Çevre: Uluslararası Adalet Divanı, iklim meseleleriyle ilgili ilk görüşünü 23 Temmuz'da açıklayacak

BM'nin en yüksek mahkemesi olan Uluslararası Adalet Divanı (UAD), iklim değişikliğiyle mücadele için küresel bir hukuki çerçeve oluşturmayı amaçlayan ve merakla beklenen görüşünü 23 Temmuz'da açıklayacak.
BM'nin en yüksek mahkemesi olan Uluslararası Adalet Divanı (UAD), Pazartesi günü 23 Temmuz'da iklim değişikliğiyle mücadele için türünün ilk örneği olan küresel bir hukuki çerçeve oluşturan bir görüş bildireceğini duyurdu.
Aralık ayında BM tarafından iklim değişikliğini önleme konusunda devletlerin yükümlülükleri ve kirleten devletlerin sonuçları hakkında bu görüşü yayınlamakla görevlendirildi. Mahkemenin başkanı Yargıç Iwasawa Yuji, kamuya açık bir duruşmada görüşü okuyacak.
Gezegen korumacıları, ICJ'nin görüşünün önemli hukuki sonuçlar doğuracağını, mevcut hukuku birleştireceğini, ulusal ve uluslararası mevzuatı şekillendireceğini ve devam eden davaları etkileyeceğini umuyor.
Diğerleri ise, ICJ'nin kararının sınırlı bir etkiye sahip olacağını, çünkü tavsiye niteliğindeki görüşlerinin bağlayıcı olmadığını ve büyük kirletici ülkelerin bunları görmezden gelmeyi seçebileceğini savunuyor.

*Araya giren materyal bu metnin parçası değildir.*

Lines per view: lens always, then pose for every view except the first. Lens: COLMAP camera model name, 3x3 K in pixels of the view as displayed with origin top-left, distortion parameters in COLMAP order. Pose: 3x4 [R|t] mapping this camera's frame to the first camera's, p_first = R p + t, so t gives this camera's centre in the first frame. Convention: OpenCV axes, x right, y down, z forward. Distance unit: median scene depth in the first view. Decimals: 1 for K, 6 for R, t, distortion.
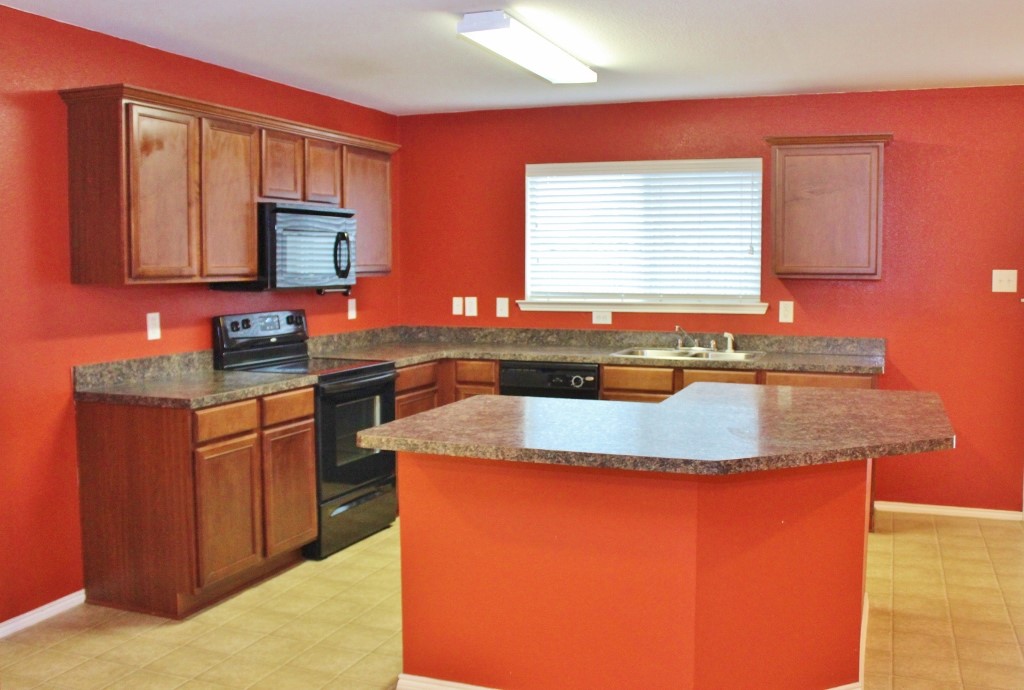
lens RADIAL K [[1009.0, 0, 512.0], [0, 1009.0, 345.0], [0, 0, 1]] dist [-0.139011, 0.179948]
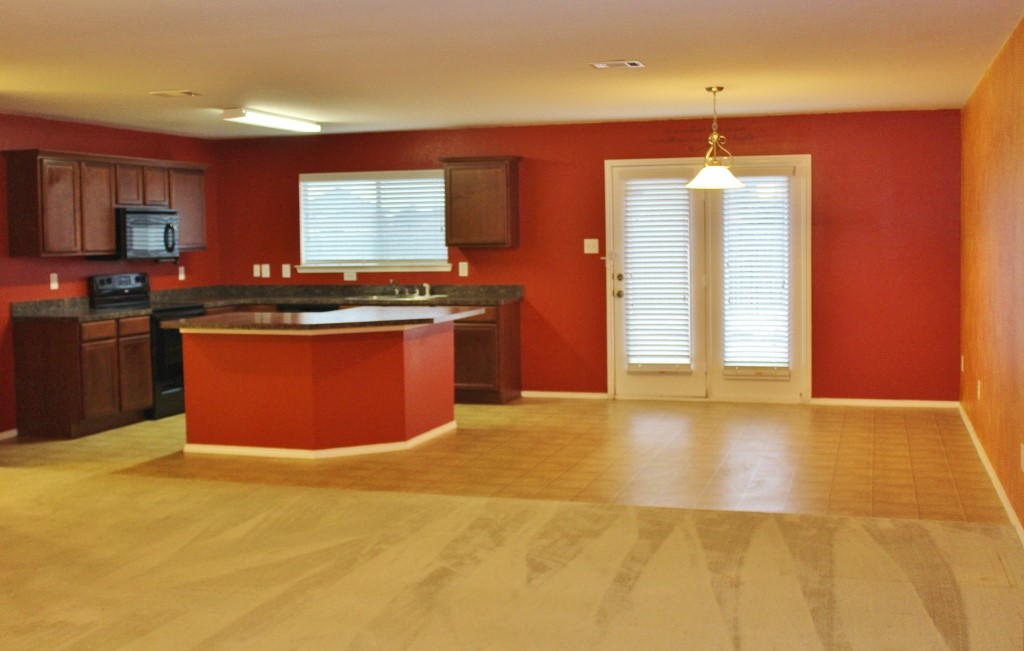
lens RADIAL K [[1192.9, 0, 481.6], [0, 1192.9, 298.8], [0, 0, 1]] dist [-0.024721, -0.006204]
pose [[0.999036, -0.018381, 0.039877, 0.255794], [0.019517, 0.999409, -0.028300, 0.072638], [-0.039334, 0.029051, 0.998804, -0.934589]]
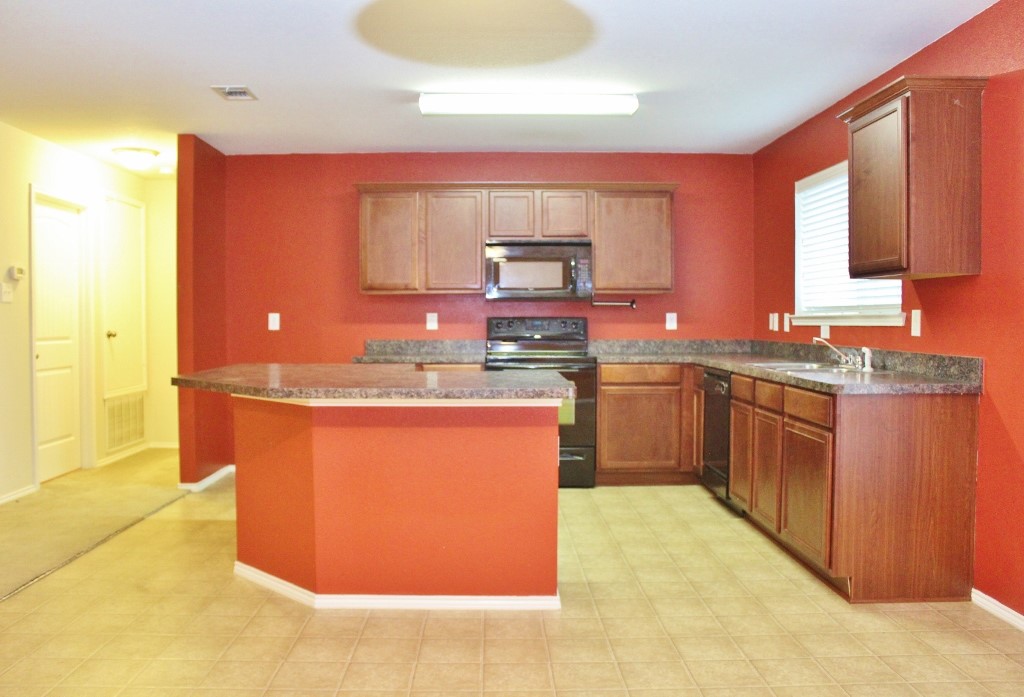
lens RADIAL K [[870.5, 0, 486.3], [0, 870.5, 348.8], [0, 0, 1]] dist [-0.143648, 0.101416]
pose [[0.357348, 0.031438, -0.933442, 0.873445], [-0.075311, 0.997149, 0.004753, 0.011118], [0.930930, 0.068600, 0.358697, 0.495433]]
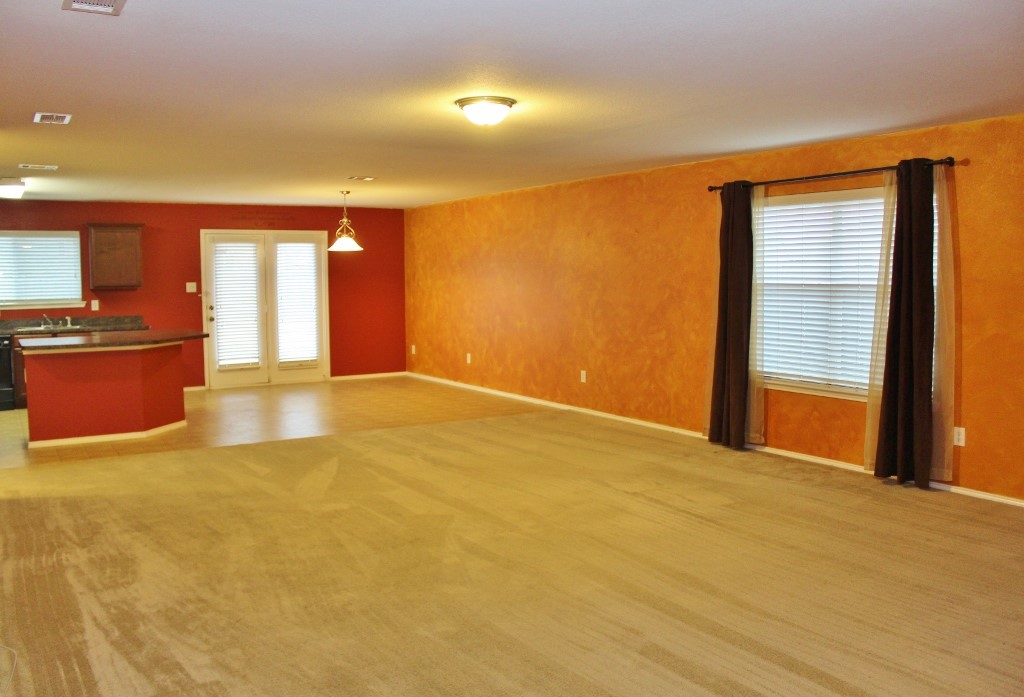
lens RADIAL K [[870.5, 0, 486.3], [0, 870.5, 348.8], [0, 0, 1]] dist [-0.143648, 0.101416]
pose [[0.628171, -0.072592, 0.774682, -0.663729], [0.074130, 0.996693, 0.033285, 0.066583], [-0.774536, 0.036518, 0.631475, -0.842505]]
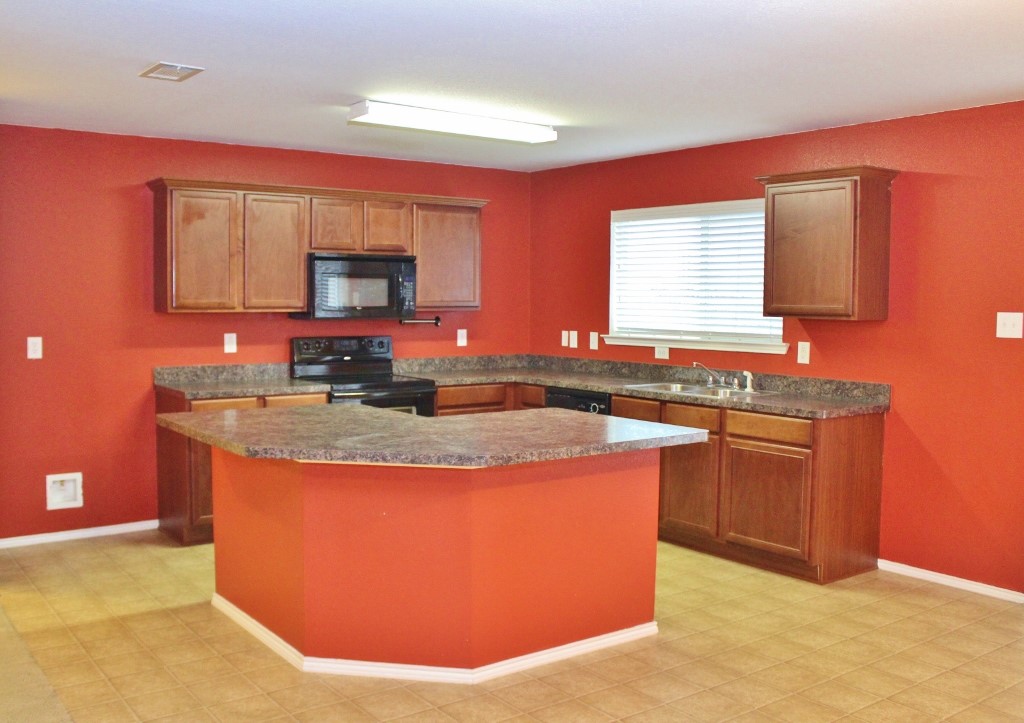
lens RADIAL K [[987.7, 0, 479.8], [0, 987.7, 363.1], [0, 0, 1]] dist [-0.107976, 0.017659]
pose [[0.834848, 0.042210, -0.548860, 0.598030], [-0.051625, 0.998665, -0.001722, -0.005652], [0.548055, 0.029773, 0.835912, 0.034192]]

Büyük kirleticilere karşı savunmasız ülkelerBM, küçük ada devleti Vanuatu'nun ısrarıyla, Lahey'de bulunan mahkemeden iki soruyu yanıtlamasını istedi. Devletlerin, Dünya'yı sera gazı emisyonlarından korumak için uluslararası hukuk kapsamında hangi yükümlülükleri vardır? Devletler, "eylemleri ve ihmalleri ile iklim sistemine önemli zararlar verdiklerinde" bu yükümlülüklerin yasal sonuçları nelerdir?
İkinci soru, devletlerin, özellikle Pasifik Okyanusu gibi bölgelerdeki yükselen deniz seviyeleri ve sert hava koşullarının tehdit ettiği daha küçük ve savunmasız ülkelere ve bu ülkelerin halklarına verilen zararlardan doğan sorumluluklarıyla ilgilidir.
ICJ Aralık ayında 100'den fazla sözlü savunma dinledi, rekor bir sayı. Birçoğu mahkemeye ilk kez çıkan küçük devletlerden geldi. Vanuatu temsilcisi Ralph Regenvanu iki haftalık duruşmanın açılışında "Bu insanlık tarihinin en önemli davası olabilir," dedi. 15 yargıçtan oluşan panele, "Bu yargılamanın sonucu nesiller boyu yankılanacak, benimki gibi ulusların kaderini ve gezegenimizin geleceğini belirleyecek," dedi.
Oturumlar esasen en büyük kirleticileri küçük ve savunmasız ülkelerle karşı karşıya getiriyordu; Uluslararası Çevre Hukuku Merkezi'nden Joie Chowdhury'nin de dediği gibi, tam bir Davut-Calut savaşıydı.
Dünya güçleri, mevcut yasal cephaneliğin (Birleşmiş Milletler İklim Değişikliği Çerçeve Sözleşmesi - UNFCCC) yeterli olduğunu ve bununla oynanmaması gerektiğini savundular.
COP29'daki zorlu müzakerelerin ardından zengin ülkeler, iklim değişikliğiyle mücadeleyi finanse etmek için 2035'e kadar yılda en az 300 milyar dolar sağlamayı kabul etti. Savunmasız ülkeler bunun yetersiz olduğunu söyledi ve ICJ'yi daha fazlasını yapmaya çağırdı. Fiji temsilcisi Luke Daunivalu, "Bu bir hayatta kalma krizi. Aynı zamanda bir eşitlik krizi" dedi. "Halkımız (...) yaratmadıkları bir krizin faturasını haksız yere ve yanlış bir şekilde ödüyor. Bu mahkemeden adalet, açıklık ve kararlılık bekliyorlar" diye ekledi.